もちろん、イタリア人の中にも、ヴァチカンこそ諸悪の根源だ、と公言する人もいます。諸悪、とはいわないけど、完璧、とも私も思いません。ただ、謝罪と寛容、そして対話。彼個人の偉業というよりは、あえていえば、その間のヴァチカンの「作戦」という部分もあるでしょう。そんな業績の数々はもう語り尽くされて、私が改めてここで書き連ねることもないでしょうが、そこに見習うべきことはあるように思います。

土曜日の夜。細い路地を歩いていたら、突然うわっと、音楽と雑踏が目の前にとびこんできました。いつも、夜は若者で賑わうヴェネツィアのバールやカフェ。この日も、入りきらない人、あるいはスモーカーたちが外にあふれ、がやがやとおしゃべりにふけっていました。それは何も特別なことのない、普通の4月の、土曜日の夜の光景でした。

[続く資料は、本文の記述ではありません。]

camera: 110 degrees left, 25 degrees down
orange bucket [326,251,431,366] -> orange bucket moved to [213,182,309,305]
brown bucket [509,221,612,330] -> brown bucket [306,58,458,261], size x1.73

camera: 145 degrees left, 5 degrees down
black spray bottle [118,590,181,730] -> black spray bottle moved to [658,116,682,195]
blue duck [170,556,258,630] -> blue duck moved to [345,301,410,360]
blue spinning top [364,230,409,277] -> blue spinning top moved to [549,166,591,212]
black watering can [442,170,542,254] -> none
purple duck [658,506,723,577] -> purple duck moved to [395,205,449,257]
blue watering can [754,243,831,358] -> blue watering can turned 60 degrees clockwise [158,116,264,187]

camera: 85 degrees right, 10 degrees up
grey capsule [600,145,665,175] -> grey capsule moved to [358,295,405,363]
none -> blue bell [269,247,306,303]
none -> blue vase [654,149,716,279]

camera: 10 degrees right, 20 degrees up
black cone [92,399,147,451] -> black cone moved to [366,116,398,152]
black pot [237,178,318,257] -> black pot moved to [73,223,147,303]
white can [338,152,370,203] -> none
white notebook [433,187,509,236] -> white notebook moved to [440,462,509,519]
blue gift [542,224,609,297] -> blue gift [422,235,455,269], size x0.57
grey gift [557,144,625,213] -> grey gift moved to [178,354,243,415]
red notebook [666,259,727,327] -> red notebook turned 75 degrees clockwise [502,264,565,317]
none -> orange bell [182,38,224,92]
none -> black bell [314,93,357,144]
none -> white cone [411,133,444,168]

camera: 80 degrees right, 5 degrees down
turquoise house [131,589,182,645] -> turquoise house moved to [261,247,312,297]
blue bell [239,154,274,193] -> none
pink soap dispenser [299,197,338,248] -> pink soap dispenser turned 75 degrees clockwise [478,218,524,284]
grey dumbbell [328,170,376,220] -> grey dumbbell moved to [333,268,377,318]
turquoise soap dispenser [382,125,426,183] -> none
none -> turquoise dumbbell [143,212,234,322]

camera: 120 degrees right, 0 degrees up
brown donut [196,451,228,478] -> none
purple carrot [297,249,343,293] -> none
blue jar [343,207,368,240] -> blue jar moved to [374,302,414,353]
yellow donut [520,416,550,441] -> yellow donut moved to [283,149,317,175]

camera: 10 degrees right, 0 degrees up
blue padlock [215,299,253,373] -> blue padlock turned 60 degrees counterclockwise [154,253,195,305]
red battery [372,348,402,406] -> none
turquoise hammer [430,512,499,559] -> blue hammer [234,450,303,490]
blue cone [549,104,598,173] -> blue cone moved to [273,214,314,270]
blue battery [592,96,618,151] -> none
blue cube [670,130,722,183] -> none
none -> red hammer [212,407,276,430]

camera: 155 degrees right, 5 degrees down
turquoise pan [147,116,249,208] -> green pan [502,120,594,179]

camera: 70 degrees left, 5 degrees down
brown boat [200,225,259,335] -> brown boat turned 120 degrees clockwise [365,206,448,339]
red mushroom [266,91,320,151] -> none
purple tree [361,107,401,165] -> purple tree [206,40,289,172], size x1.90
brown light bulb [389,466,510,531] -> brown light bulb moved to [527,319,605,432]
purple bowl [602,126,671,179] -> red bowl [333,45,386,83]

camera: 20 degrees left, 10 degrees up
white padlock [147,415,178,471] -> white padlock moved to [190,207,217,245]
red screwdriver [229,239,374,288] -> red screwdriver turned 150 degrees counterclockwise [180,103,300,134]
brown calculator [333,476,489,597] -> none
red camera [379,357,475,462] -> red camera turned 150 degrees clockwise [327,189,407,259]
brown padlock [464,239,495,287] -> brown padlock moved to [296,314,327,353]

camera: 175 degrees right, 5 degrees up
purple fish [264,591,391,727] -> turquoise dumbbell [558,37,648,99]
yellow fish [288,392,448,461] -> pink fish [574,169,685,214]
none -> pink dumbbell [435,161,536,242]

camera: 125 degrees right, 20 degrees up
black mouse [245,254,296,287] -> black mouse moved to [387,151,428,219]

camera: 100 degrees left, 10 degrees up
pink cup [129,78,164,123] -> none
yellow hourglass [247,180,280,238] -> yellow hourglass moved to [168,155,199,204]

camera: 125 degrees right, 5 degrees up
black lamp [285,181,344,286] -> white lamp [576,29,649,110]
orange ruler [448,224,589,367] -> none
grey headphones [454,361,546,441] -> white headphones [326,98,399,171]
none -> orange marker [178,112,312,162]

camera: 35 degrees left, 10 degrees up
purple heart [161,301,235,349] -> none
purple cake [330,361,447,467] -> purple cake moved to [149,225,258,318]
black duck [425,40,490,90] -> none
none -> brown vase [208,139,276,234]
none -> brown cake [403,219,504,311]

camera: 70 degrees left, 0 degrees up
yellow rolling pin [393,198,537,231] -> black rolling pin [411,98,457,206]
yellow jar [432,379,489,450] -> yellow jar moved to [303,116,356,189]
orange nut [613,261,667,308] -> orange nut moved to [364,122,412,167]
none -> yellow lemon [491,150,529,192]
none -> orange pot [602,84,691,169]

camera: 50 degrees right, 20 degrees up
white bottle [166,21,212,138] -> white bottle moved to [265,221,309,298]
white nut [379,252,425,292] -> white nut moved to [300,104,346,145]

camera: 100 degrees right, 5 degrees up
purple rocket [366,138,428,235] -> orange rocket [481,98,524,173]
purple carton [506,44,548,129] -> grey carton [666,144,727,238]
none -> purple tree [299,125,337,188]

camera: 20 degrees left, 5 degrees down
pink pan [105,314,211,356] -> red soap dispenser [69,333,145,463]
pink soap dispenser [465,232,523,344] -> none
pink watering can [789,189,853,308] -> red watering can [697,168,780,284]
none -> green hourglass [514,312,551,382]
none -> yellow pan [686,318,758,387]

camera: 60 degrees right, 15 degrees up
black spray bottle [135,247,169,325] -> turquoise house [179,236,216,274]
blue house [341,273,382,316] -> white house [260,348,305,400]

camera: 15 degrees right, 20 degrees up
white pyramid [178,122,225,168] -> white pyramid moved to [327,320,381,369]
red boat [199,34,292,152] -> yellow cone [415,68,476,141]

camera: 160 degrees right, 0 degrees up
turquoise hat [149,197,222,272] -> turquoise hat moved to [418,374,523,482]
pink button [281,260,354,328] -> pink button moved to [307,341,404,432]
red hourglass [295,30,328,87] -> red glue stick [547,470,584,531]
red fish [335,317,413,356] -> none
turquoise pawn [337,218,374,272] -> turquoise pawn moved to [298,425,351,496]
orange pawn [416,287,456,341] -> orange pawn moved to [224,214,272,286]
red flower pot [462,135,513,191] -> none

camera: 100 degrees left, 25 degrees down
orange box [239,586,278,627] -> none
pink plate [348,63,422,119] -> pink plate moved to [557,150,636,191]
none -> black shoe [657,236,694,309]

翌、日曜日。大聖堂のミサは驚くほど人でいっぱいでした。が、聖堂から一歩外へ出ると、カメラやガイドを手に歩く観光客、ゴンドラ、辻音楽師に路上の物売り。さわやかな青空の下、ヴェネツィアの、これもいつもの日曜日の風景が広がっていました。セリエAなどの、主なスポーツは中止になりましたが、ヴェネツィアでは、”Su e Zo”(ス・エ・ゾ)というイベントが予定通り行われていました。ヴェネツィア方言で上へ下へ、というこの言葉、特にここでは、無数にある太鼓橋の階段を上がったり下がったりというところから転じて、「あっちへ行ったり、こっちへ行ったり」という意味にもなります。子供から大人まで、学校だの教区だの、ヴェネツィア市民がいろいろな団体ごとに参加していて、それぞれおそろいのジャージやら、私服のいかにも「歩きやすい服装」やら。そんな格好でヴェネツィアの町の中を歩いたり走ったり、皆ほんとうに楽しそうな笑顔でした。
町の中には、よくよく見ると半旗も掲げられていました。もっとも、お役所や学校、公立の機関、いくつかのホテルに出ていたくらいで、そう目立つものでもありませんでした。地方選挙も予定通り行われていて、会場となっている学校に、連れ立って投票に行くらしいご夫妻も、何組も見かけました。そんないつものような、ある晴れたのどかな日曜日でした。
月曜日。先週から試験期間に入っている大学では、何事もなかったかのように、普通に試験が行われていました。
火曜日、今日もまた、抜けるような青空が広がっています。

追伸;ヨハネ・パウロ2世についてもう少し詳しく知りたい方には、
宮平宏、藤谷健、両氏による
「岩波ブックレットNO.537 ローマ法王―世界を駆けるヨハネ・パウロ2世―」をお勧めします。